Security Awareness & Organizational Impact
Educational Approach:
Individual Empowerment
Teach practical skills like reverse image searching, email verification, and phone number analysis. "These small acts from us can go a long way to make the world a little bit safer."
Organizational Learning
"Never fire an employee that fails a phishing or pen test. That person is gonna go on to be the most vigilant after that experience and they're gonna tell everyone at the company what happened."
Storytelling Impact
Use individual stories rather than statistics. "Stories about individuals are much more impactful than numbers... You have to show them how it could happen to them."
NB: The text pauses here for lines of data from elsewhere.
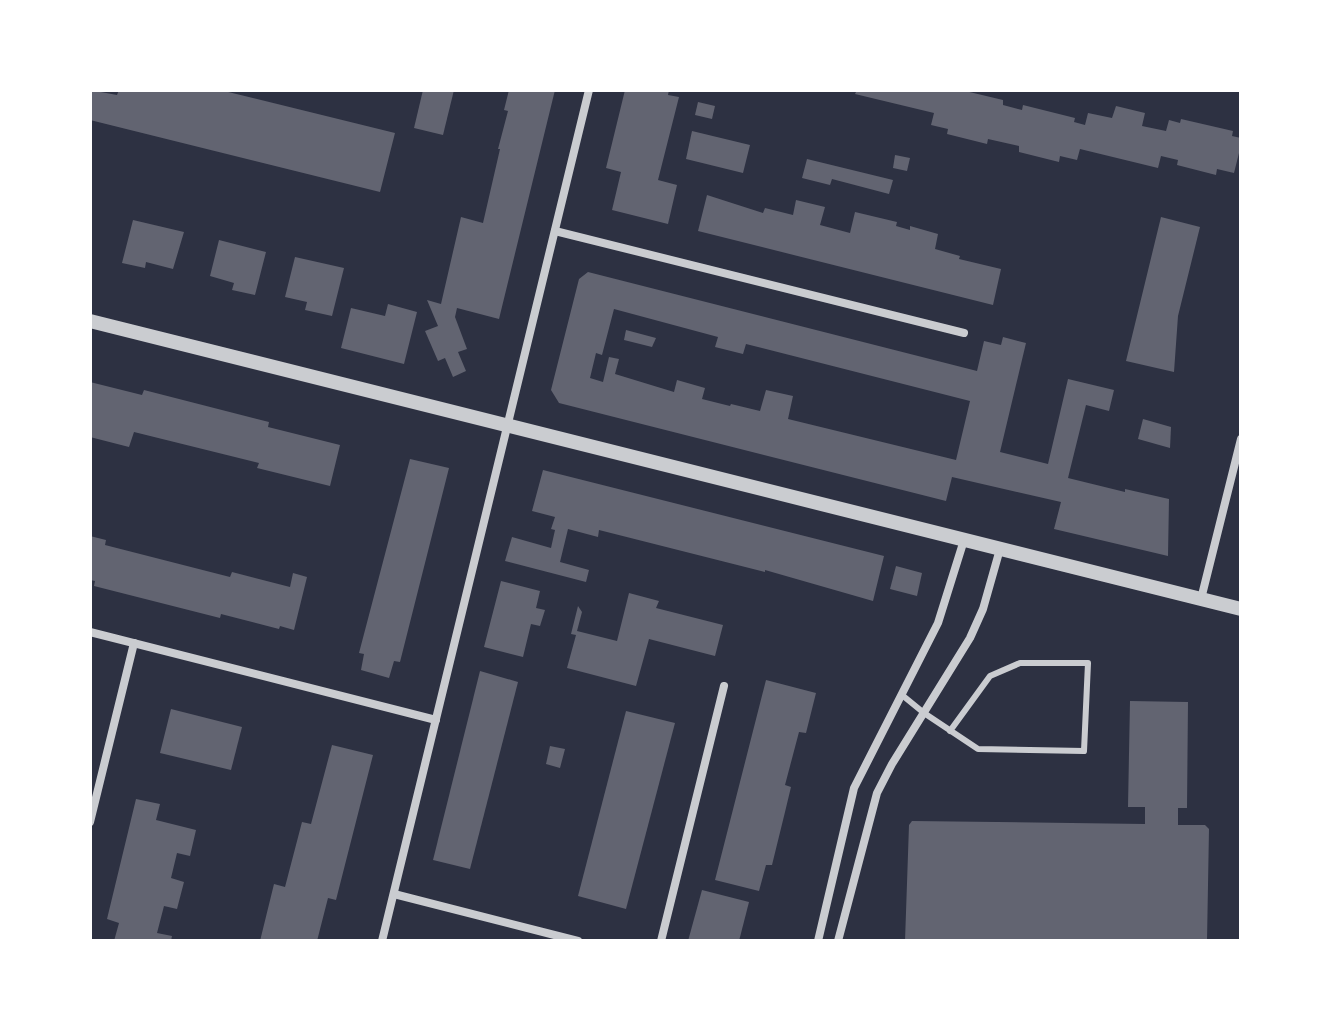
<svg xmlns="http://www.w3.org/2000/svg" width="1331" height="1031" font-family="Jost,sans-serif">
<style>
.building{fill:#626471;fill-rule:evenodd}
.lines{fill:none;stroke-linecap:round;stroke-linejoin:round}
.service{stroke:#caccd0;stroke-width:6}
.minor{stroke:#caccd0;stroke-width:8}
.tertiary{stroke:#caccd0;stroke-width:14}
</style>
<rect width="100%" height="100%" fill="#2d3142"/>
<g class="building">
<polygon points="90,90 117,95 119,90 220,90 395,133 380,192 90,120"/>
<polygon points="423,90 454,90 443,135 414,128"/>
<polygon points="509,90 555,90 499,319 457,308 455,317 467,349 458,352 466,371 453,377 445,358 438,361 425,331 438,326 427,300 441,304 461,217 483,223 500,149 498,149 508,111 504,110"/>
<polygon points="625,90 669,90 668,95 679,97 658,180 677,185 668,224 612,210 621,172 606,168"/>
<polygon points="857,90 961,90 1003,100 1003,105 1022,110 1023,105 1075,118 1074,122 1085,125 1088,113 1112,118 1116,106 1145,113 1142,126 1166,131 1169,120 1180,123 1181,119 1233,131 1232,136 1241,138 1241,145 1234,173 1217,169 1216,175 1177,165 1178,160 1161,156 1158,168 1080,149 1077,160 1060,156 1059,162 1019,152 1019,146 988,139 987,144 947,134 948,129 931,125 934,113 855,94"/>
<polygon points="698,102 715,106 712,119 695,115"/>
<polygon points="692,131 750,145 743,173 686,159"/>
<polygon points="895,155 910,158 907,171 893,168"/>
<polygon points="807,159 893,180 889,194 832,179 830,185 802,178"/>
<polygon points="707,195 763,213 765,208 793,215 796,200 825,207 820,225 850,233 855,212 897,222 896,226 910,230 910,226 938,234 935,249 960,256 959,259 1001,269 993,305 698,231"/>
<polygon points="1161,217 1200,227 1178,316 1174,372 1126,361"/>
<polygon points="133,220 184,232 173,269 146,262 145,268 122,263"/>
<polygon points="219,240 266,252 255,295 232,290 234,283 210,276"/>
<polygon points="295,257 344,268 332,316 305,310 307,302 285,297"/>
<path d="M588,272l389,99 7,-30 17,4 2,-8 23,6 -26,109 48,12 20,-85 46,11 -5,21 -23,-6 -18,73 57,14v-3l44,10 -1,57 -114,-27 7,-27 -109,-25 -6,24 -387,-98 -8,-13 28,-111zM614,309l104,28 -3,10 28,7 3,-10 224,57 -14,59 -168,-41 5,-23 -27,-6 -6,21 -29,-7 -1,2 -28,-7 3,-11 -28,-8 -3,12 -59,-18 4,-15 -10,-2 -6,25 -13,-4 6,-25 6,2z"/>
<polygon points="388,304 417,312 404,364 341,348 351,308 385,316"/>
<polygon points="626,330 656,338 652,347 624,340"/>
<polygon points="90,382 142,395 144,390 269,422 268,427 340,445 330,486 257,468 259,463 134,432 129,447 90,437"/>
<polygon points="1143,419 1171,427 1170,448 1138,439"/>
<polygon points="410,459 449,468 400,662 394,661 389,678 361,670 364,654 359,653"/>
<polygon points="543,470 884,556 873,601 765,570 765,572 599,530 598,537 568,529 560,562 589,570 586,582 505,561 512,537 551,548 555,530 551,529 555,517 532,511"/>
<polygon points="90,536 106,540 105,545 230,577 232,572 290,587 293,573 307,577 294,630 280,626 279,629 221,614 220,618 94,586 95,581 90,580"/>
<polygon points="896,566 922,573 917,596 890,589"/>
<polygon points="501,581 540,591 536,608 545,610 540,626 531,624 523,657 484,647"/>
<polygon points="629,593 659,601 656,608 723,625 715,656 649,639 636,686 567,668 576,635 571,634 578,606 582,612 577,631 617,641"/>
<polygon points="480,671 518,682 470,869 433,860"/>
<polygon points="766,680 816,693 806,733 799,732 785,785 791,787 785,812 772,865 766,865 759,891 715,880"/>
<polygon points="1130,701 1188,702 1187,808 1178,808 1178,825 1205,825 1209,829 1207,941 905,941 909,825 912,821 1145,824 1145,807 1128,807"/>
<polygon points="171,709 242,727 231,770 160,753"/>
<polygon points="626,711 675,723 626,909 578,896"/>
<polygon points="332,745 373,755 336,900 328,898 317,941 260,941 274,884 285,887 302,822 311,824"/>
<polygon points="550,746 565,749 560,768 546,764"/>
<polygon points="136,799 160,804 156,820 196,830 190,856 177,853 171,878 184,882 177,909 164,906 157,933 172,936 171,941 114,941 119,923 107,919"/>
<polygon points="702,890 749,902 739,941 688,941"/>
</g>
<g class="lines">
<polyline class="service" points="902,695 924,713 978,749 1084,751 1088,663 1020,663 990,676 950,731"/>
<g class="minor">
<polyline points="555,231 964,333"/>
<polyline points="1201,599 1241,439"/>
<polyline points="90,632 436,720"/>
<polyline points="90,822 134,643"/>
<polyline points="394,894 578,941"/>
<polyline points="382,941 589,90"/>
<polyline points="661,941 724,686"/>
<polyline points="818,941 854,788 938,623 964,540"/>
<polyline points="838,941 877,793 892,764 970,638 983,609 1000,549"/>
</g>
<polyline class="tertiary" points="90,321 1241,609"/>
</g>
<rect width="1331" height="1031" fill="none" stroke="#ffffff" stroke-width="184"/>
</svg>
The Power of Framing in Security Awareness:
- Individual Focus: Stories about single individuals generate more concern and action
- Personal Connection: Make security threats relatable to decision-makers' personal experiences
- Emotional Impact: Statistics numb response, stories engage emotions
- Practical Application: Use rideshare scenarios to demonstrate real-world vulnerabilities
- Positive Reinforcement: Frame security as empowerment rather than restriction
Psychological Framing: "If you show a participant the picture of a single child, they donate X dollars. But if you show them the child with a sibling it goes down, and a child with sibling and parents it goes down more, and a picture of a whole community even less... If you want decision-makers to care about your proposed security protocols, you have to tell them stories about individuals."
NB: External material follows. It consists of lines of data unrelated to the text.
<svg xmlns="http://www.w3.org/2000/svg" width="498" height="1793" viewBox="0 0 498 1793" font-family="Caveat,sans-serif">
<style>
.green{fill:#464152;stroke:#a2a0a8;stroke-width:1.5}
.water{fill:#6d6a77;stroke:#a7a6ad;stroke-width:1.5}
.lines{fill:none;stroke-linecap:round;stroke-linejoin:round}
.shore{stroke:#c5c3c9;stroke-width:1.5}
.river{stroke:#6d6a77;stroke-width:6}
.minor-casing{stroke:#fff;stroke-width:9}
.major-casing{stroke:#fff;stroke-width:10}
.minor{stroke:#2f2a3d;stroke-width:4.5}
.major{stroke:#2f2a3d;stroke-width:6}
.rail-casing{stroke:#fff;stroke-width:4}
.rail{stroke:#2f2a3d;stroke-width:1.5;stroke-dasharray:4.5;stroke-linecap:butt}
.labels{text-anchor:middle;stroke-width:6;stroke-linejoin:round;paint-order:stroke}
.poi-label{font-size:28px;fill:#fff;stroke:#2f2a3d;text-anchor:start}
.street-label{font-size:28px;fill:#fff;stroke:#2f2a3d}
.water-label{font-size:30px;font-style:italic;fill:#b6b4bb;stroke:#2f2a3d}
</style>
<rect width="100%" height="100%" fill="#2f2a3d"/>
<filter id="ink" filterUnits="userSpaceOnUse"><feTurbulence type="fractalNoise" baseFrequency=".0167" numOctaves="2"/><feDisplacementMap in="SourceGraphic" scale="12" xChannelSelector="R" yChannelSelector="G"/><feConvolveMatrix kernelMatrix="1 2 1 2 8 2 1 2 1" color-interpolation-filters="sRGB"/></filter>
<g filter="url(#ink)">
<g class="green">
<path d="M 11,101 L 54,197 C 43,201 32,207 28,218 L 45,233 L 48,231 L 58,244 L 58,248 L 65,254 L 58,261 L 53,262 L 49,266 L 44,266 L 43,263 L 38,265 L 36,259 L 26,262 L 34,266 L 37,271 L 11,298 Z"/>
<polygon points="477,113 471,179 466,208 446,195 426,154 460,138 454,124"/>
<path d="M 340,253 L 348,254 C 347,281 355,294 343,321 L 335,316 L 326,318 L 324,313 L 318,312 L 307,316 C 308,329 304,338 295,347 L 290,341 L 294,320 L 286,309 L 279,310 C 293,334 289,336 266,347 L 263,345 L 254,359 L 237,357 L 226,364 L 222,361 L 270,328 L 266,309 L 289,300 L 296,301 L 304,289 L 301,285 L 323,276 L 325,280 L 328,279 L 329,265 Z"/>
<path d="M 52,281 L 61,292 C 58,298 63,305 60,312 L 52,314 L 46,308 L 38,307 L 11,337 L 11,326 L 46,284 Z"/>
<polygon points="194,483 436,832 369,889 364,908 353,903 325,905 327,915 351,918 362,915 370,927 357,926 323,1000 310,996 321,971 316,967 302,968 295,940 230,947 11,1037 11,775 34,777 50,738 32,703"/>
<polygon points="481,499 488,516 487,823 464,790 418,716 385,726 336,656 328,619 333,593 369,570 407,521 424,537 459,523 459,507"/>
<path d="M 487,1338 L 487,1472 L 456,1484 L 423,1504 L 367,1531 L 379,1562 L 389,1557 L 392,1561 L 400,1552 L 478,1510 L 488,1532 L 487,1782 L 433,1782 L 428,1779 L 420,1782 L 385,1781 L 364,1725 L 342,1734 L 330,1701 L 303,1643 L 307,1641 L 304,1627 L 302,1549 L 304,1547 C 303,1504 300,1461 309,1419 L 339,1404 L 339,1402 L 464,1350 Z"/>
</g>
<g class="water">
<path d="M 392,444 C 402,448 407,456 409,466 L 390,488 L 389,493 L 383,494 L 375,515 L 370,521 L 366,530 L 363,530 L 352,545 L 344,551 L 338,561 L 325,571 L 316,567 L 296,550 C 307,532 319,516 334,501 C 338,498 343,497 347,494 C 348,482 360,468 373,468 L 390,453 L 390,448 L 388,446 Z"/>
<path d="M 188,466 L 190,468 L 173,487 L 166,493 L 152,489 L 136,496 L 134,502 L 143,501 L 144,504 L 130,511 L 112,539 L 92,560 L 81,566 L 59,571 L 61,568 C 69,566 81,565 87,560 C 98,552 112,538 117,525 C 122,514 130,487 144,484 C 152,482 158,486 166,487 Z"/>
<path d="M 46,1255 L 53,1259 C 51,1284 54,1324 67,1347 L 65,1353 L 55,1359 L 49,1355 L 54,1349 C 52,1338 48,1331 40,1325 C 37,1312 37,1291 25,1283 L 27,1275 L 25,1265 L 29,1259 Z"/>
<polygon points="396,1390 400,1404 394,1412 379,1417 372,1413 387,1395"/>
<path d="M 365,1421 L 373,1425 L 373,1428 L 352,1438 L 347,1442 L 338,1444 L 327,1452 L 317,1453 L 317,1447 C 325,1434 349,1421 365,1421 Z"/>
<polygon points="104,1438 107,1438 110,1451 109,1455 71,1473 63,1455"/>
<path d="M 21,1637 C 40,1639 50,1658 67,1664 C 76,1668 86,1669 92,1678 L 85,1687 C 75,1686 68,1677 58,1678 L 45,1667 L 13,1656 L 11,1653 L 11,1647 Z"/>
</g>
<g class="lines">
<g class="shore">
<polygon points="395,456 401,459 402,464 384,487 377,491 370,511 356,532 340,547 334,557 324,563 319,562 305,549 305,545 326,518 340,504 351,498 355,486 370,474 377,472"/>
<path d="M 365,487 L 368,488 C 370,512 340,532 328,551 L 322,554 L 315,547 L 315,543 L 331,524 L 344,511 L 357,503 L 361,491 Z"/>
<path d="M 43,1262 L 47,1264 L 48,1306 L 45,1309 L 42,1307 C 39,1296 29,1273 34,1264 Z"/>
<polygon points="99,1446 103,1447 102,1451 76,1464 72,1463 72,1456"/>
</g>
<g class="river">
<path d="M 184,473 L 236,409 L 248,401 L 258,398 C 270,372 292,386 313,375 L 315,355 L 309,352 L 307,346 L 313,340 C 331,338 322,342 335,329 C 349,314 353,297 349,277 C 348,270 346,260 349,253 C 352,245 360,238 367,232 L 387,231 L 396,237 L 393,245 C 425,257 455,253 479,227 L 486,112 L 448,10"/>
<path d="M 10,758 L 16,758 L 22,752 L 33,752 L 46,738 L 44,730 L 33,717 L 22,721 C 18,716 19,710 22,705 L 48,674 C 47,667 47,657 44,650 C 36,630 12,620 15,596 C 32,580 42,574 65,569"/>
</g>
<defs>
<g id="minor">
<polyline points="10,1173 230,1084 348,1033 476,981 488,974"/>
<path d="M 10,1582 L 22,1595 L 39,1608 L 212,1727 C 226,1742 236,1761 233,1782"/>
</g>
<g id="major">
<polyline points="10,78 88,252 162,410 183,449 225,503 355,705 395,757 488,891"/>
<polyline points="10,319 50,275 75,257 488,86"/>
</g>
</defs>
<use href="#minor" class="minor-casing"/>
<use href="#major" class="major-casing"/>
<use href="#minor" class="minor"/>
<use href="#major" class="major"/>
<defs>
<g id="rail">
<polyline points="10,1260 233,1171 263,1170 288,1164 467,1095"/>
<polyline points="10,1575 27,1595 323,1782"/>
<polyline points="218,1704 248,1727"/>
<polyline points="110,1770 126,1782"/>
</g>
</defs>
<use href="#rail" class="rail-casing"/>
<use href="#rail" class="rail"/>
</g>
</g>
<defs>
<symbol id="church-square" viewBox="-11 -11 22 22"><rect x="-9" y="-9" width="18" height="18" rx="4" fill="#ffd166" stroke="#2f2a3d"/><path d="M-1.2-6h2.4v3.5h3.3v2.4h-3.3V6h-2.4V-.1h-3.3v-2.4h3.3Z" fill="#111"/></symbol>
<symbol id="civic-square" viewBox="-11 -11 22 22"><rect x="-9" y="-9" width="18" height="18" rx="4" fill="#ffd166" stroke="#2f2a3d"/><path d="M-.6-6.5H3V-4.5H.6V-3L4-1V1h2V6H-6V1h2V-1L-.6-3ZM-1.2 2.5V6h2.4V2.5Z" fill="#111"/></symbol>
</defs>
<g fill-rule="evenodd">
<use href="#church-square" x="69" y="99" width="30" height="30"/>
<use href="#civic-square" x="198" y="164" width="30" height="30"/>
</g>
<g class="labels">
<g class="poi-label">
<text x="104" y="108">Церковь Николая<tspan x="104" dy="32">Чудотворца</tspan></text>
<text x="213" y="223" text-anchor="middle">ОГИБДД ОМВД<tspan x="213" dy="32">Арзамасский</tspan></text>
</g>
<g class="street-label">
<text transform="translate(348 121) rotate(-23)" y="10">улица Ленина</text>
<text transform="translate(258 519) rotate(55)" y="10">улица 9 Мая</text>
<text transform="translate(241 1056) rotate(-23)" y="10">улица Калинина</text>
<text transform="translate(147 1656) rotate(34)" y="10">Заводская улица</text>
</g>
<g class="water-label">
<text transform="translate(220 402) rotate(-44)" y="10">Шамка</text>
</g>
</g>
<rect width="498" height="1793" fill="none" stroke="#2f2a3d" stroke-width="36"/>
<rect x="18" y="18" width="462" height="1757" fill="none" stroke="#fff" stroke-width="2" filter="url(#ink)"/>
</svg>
Key Takeaways for Security Professionals
Essential Security Awareness Points:
- Assume no interaction is anonymous - Even friendly rideshare drivers might have ulterior motives
- Develop basic social skills foundation - Social engineering requires genuine human connection abilities
- Recognize environmental vulnerabilities - Context shapes information sharing behavior
- Implement practical verification skills - Reverse image searching, email analysis, phone verification
- Use storytelling in security training - Individual stories beat statistics for impact
- Leverage everyday opportunities for awareness - Random interactions can become teaching moments
- Maintain ethical boundaries in research - No recording, no PII collection, authentic interactions
- Understand psychological framing - How presentation affects security decision-making
Core Message: "The biggest takeaway I'm hoping for here is awareness. I love that people are friendly and amenable to small talk, but you shouldn't assume any of your interactions are anonymous... Even your friendly neighborhood rideshare driver might be a hacker - you never know."
Red Team Applications:
- Use rideshare driving as social engineering training laboratory
- Develop geographic targeting strategies for physical security testing
- Practice organic information extraction in low-suspicion environments
- Test organizational security awareness through unconventional vectors
- Develop empathy and communication skills for social engineering
- Create realistic security awareness training scenarios based on actual interactions
"If you want to learn social engineering, you need to be comfortable and confident socializing and dealing with humans. Doing rideshare is a great way to get a ton of social interactions quick and can be a wonderful laboratory to hone those skills. I mean, where else can you do that?"